Après tout ce drame, nous avons glissé dans un territoire beaucoup plus subtil, 'If I Had My Way' (Frank Wildhorn/Jack Murphy/Linda Eder); une ballade somptueuse, donnée avec dignité, cœur et la vulnérabilité la plus tendre dans une autre performance fabuleuse de cette grande interprète. Laissé tremblant par la pure beauté de celle-ci, nous avons abordé 'la situation actuelle', puis une version solo d'un duo de 'Hands on a Hardbody' (Trey Anastasio et Amanda Green - elle-même présente dans la colonne de discussion!), qui a offert une chanson incroyable, 'I'm Gone', parfaitement réalisée en solo ici. C'est le genre de chanson que l'on pourrait écouter toute la journée.. surtout lorsqu'elle est chantée par cette chanteuse incroyable. Elle a également fait son charme sur 'I Dreamed A Dream' de 'Les Misérables' (Schoenberg/Boublil), un autre hymne avec un message profondément humain et compatissant - deux qualités qui ont fait défaut dans trop de parties du monde d'aujourd'hui.

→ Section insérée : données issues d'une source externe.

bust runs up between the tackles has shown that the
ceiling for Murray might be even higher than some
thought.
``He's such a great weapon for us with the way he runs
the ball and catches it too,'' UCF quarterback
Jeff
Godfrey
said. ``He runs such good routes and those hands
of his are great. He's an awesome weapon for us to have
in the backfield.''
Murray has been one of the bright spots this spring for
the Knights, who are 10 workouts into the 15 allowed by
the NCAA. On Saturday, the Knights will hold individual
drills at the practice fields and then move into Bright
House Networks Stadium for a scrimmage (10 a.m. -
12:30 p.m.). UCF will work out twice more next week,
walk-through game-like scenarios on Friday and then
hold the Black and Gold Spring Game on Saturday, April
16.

Quel changement agréable de se lancer ensuite dans 'I'll Be Your Candle On The Water' (Al Kasha/Joel Hirschhorn), de 'Pete's Dragon', inspiré par la façon dont Helen Reddy l'a chanté, une autre grande icône pour Keala, pour qui elle a trouvé une autre couleur dans sa voix étonnante. Et puis en est venu un autre ! Le rock sassy, frappant et grinçant, 'My Body' de 'The Life' (Cy Coleman/Ira Gasman). Mais pour terminer, il fallait revenir à 'The Greatest Love Of All' (Michael Masser/Linda Creed), distribué avec le lyrisme de Diana Ross et l'énergie d'Aretha Franklin. La voix de Settle embrasse tant de musiques, qu'elle devient presque la musique elle-même. Éblouissant!